Cockatiels certainly have emotions, which is a good indicator of their intelligence.
They need a lot of stimulation, otherwise they will get bored quite quickly.
They need toys and puzzles, or they will get frustrated.
All of these are signs of a highly active mind.
But they also seem to feel excitement, joy, sadness, loneliness, and pretty much any range of emotions you can think of.
What about love?
Do cockatiels feel love?
Again, talking in strict, quantifiable terms here, we can’t say for certain that cockatiels feel “love”—but they plainly demonstrate all the peripheral behaviors we would associate with such an emotion.
They will become bonded to a single individual.
This is a given for many parrots.
For many, this might be all they need to know that cockatiels feel love.
But they also show great concern for their partners.
If they seem unwell, they will tend to them, and they will get dejected and sad without their company.
Many cockatiels whose long term owners have died pass shortly after they do.
But love isn’t the only sign of complex emotions and intelligence.
Do cockatiels hold grudges?
This one really depends on who you ask, but some certainly seem to think so.
Some would suggest that cockatiels will hold grudges after you take them for a particularly harrowing vet visit, or something else that they don’t like.
Some cockatiels get extremely behaviorally altered after having their wings clipped, and do not feel the same way about people anymore.
But they will still ultimately prefer to make amends sooner rather than later.
They can’t hold the grudge forever, as this would only end up making them feel worse.
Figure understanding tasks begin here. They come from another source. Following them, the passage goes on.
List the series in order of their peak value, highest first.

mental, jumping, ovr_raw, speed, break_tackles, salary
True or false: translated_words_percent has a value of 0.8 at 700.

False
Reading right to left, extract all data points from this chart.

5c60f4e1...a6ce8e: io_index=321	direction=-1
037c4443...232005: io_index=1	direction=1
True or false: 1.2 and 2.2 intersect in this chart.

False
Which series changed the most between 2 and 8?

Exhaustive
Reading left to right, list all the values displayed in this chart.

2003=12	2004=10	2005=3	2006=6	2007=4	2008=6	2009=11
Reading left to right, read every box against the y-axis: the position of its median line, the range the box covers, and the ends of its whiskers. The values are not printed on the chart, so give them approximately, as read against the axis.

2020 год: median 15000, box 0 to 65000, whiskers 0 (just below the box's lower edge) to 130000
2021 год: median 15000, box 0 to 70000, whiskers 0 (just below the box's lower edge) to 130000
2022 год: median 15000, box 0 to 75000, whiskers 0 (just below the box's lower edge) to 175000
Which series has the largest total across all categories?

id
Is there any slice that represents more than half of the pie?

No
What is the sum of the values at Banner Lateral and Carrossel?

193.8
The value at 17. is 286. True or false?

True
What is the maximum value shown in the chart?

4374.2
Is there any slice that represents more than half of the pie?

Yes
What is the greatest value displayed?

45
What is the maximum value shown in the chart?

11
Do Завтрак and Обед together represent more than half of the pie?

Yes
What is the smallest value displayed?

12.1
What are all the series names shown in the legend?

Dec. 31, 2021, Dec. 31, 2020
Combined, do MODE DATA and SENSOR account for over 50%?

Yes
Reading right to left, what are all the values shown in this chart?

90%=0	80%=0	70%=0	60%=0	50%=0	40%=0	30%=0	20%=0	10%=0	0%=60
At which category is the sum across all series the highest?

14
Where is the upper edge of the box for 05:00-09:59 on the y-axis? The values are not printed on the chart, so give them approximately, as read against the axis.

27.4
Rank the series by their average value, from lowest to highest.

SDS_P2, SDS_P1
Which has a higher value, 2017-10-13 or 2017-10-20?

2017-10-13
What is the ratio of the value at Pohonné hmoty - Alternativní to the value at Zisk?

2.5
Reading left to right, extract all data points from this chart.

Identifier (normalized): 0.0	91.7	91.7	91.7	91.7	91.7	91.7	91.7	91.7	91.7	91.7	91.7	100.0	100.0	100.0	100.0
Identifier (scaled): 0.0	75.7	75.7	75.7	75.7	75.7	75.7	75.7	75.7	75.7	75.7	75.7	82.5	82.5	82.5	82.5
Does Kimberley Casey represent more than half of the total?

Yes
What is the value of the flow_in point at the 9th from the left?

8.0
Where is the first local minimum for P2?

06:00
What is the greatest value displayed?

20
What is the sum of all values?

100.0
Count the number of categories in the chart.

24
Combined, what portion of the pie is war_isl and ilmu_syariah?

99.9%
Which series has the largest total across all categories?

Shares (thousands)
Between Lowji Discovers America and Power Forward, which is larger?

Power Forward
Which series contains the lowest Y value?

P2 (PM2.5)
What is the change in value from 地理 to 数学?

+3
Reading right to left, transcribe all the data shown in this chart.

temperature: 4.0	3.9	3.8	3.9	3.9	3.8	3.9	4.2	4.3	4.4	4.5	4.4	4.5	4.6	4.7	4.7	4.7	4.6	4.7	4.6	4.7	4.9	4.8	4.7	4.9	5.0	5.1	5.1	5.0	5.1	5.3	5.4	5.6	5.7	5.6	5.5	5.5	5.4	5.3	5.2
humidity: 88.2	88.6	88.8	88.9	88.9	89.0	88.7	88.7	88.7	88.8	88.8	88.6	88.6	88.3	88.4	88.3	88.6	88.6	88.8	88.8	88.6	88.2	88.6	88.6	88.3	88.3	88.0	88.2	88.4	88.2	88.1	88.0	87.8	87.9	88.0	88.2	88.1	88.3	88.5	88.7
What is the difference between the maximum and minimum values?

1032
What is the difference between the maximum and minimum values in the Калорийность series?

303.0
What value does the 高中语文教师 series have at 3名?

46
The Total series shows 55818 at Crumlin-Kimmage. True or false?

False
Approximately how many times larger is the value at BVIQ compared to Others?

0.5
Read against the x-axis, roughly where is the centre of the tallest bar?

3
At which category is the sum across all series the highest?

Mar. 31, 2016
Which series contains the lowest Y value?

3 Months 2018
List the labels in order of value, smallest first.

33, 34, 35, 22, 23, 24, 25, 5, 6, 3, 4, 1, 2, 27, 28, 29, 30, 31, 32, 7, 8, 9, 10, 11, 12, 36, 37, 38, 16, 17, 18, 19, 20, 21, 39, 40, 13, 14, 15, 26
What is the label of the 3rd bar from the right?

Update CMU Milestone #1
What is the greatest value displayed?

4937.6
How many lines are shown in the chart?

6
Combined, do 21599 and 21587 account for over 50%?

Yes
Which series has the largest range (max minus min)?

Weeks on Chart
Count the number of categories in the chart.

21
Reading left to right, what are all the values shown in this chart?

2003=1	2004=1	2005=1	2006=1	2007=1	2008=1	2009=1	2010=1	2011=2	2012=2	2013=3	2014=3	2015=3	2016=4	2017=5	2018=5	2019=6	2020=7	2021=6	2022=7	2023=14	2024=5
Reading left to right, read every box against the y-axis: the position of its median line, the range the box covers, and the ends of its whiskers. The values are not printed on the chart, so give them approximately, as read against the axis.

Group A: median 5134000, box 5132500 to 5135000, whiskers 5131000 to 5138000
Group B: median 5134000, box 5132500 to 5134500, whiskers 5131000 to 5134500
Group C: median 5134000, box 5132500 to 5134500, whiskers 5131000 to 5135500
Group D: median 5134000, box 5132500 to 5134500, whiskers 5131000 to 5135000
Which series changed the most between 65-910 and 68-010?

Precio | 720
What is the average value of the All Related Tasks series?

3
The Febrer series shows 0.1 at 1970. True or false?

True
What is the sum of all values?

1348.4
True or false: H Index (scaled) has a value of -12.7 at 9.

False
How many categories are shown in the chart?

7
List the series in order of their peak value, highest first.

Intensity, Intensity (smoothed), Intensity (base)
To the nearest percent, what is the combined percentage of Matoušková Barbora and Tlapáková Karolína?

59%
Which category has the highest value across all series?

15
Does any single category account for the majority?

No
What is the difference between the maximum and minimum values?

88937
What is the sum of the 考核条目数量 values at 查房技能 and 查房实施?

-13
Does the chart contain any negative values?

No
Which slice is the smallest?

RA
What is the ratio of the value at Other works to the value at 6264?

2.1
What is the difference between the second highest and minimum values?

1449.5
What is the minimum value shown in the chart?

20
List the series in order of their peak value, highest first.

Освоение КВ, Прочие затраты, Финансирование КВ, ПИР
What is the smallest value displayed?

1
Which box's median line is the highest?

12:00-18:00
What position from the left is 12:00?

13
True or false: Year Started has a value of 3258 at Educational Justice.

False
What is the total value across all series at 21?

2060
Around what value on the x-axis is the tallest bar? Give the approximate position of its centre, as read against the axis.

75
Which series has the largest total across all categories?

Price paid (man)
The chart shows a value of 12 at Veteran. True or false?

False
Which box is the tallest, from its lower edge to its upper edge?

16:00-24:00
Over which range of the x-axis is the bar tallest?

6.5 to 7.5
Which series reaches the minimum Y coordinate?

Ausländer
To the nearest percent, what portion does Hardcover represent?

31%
A particularly bitter cockatiel might hold a grudge for some amount of time, but they will eventually give up on it in most cases.
If it is towards someone else, though, like a friend of yours that they don’t see all the time, they could indeed maintain a grudge for a longer time.
This, just like love and other positive emotions, is a strong indicator of intelligence.
Is a cockatiel smarter than a budgie?
It’s uniquely difficult to compare the intelligence of similar parrots like this, because they both seem to demonstrate the same fundamental traits related to intelligence.
They both form deep, long-lasting bonds, and come from complex, stratified societies in the wild.
They both need a great deal of stimulation and are capable of understanding and completing complex puzzles.
That said, both birds are also highly individual.
The most likely answer, unfortunately, is that there are some cockatiels that are smarter than many budgies, and vice versa.
Most cockatiels are better talkers than most budgies, but some budgies are remarkably good talkers.
So, the answer is it depends on the individual you’re looking at.
So, the short answer is yes, cockatiels are highly intelligent.
But we can’t necessarily agree on an absolute definition of that term.
It’s more this collection of traits and associations which demonstrates high cognitive function, and a complex emotional brain.
Cockatiels certainly tick a great many of the boxes, and so by pretty much any standard, we can say they are intelligent.
Just remember, they’re also highly individual—some are much smarter than others!